— Begin PROVIDED TEXT —

As the first step in a broader recapitalization plan, CIT has commenced a cash tender offer for its outstanding Floating Rate Senior Notes due August 17, 2009 (the “August 17 Notes”) for $825 for each $1,000 principal amount of notes tendered on or before July 31, 2009. Lenders in the Term Loan Financing have agreed to tender all of their August 17 notes. Additional details of the tender offer are described below. The Company and the Term Loan Financing steering committee will work together on the balance of the recapitalization plan, which is expected to include a comprehensive series of exchange offers designed to further enhance CIT’s liquidity and capital.

— End PROVIDED TEXT —
— Begin DATASET CONTENT —

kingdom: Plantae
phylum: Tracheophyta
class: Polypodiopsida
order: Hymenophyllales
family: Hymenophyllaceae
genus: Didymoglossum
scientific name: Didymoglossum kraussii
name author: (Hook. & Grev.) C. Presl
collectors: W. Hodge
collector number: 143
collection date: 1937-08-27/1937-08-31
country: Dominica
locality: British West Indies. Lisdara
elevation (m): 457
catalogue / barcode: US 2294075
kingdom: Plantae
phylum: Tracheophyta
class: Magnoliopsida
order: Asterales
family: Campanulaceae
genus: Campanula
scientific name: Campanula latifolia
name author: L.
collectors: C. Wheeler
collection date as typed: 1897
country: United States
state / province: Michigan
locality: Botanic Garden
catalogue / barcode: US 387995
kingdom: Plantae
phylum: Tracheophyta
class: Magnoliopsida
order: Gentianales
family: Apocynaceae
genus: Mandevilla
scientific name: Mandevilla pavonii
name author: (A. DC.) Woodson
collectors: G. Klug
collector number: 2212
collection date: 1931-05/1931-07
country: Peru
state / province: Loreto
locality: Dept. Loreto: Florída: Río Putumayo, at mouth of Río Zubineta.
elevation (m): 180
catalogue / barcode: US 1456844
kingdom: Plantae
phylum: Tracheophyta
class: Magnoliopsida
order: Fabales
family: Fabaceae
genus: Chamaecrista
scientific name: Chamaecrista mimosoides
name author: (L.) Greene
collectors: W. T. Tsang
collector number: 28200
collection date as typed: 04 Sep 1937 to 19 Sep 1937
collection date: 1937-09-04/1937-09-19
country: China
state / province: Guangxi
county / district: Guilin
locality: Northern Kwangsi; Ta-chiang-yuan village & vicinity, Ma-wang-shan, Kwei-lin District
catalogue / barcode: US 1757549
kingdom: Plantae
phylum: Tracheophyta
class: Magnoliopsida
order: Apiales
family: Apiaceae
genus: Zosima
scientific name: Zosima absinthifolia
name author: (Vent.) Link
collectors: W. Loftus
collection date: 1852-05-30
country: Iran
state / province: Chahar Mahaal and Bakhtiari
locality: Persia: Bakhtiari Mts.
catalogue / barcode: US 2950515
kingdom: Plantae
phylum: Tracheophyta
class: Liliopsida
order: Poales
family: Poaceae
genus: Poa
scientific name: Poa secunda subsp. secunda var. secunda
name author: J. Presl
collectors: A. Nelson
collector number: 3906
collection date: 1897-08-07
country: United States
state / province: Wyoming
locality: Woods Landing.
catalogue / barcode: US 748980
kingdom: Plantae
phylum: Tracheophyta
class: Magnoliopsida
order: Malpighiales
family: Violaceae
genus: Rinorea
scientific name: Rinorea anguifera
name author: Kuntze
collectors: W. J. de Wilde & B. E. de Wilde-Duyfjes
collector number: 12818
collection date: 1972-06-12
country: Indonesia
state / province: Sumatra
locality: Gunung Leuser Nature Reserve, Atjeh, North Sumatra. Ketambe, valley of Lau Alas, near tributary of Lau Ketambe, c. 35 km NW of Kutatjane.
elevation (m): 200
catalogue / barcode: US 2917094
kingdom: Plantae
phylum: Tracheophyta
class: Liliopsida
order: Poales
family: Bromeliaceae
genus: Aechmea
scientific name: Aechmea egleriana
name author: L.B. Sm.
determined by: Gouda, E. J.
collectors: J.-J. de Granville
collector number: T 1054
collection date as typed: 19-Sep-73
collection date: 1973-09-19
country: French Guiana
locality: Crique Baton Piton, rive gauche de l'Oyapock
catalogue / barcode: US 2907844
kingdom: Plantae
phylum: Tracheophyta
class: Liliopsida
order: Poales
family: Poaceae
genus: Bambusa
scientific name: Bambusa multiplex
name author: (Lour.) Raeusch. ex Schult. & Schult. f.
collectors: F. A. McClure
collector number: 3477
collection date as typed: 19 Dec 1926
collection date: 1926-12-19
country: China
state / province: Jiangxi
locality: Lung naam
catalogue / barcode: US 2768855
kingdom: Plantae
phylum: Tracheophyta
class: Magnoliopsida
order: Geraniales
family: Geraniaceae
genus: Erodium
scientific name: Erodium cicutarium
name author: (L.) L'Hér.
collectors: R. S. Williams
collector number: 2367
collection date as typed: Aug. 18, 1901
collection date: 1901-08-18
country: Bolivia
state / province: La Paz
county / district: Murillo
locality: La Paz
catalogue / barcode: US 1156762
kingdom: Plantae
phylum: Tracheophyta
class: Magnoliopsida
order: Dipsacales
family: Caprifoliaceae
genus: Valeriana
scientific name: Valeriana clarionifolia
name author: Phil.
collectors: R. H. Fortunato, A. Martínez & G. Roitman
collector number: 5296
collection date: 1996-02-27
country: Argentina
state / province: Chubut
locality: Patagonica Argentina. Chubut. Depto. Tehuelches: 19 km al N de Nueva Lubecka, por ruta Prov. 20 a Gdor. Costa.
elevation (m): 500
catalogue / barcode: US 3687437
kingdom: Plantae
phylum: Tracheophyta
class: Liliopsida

— End DATASET CONTENT —

**AIM 1**: In the CIT tender offer text, what price is offered for each $1,000 principal amount of the August 17 Notes tendered on or before July 31, 2009?
**AIM 2**: Switch "recapitalization" to "restructuring" and write out part of the CIT tender offer text again: begin at the words "As the first"; stop after "liquidity and capital.".

**EXERCISE ANSWER 1**: $825

**EXERCISE ANSWER 2**:
As the first step in a broader restructuring plan, CIT has commenced a cash tender offer for its outstanding Floating Rate Senior Notes due August 17, 2009 (the “August 17 Notes”) for $825 for each $1,000 principal amount of notes tendered on or before July 31, 2009. Lenders in the Term Loan Financing have agreed to tender all of their August 17 notes. Additional details of the tender offer are described below. The Company and the Term Loan Financing steering committee will work together on the balance of the restructuring plan, which is expected to include a comprehensive series of exchange offers designed to further enhance CIT’s liquidity and capital.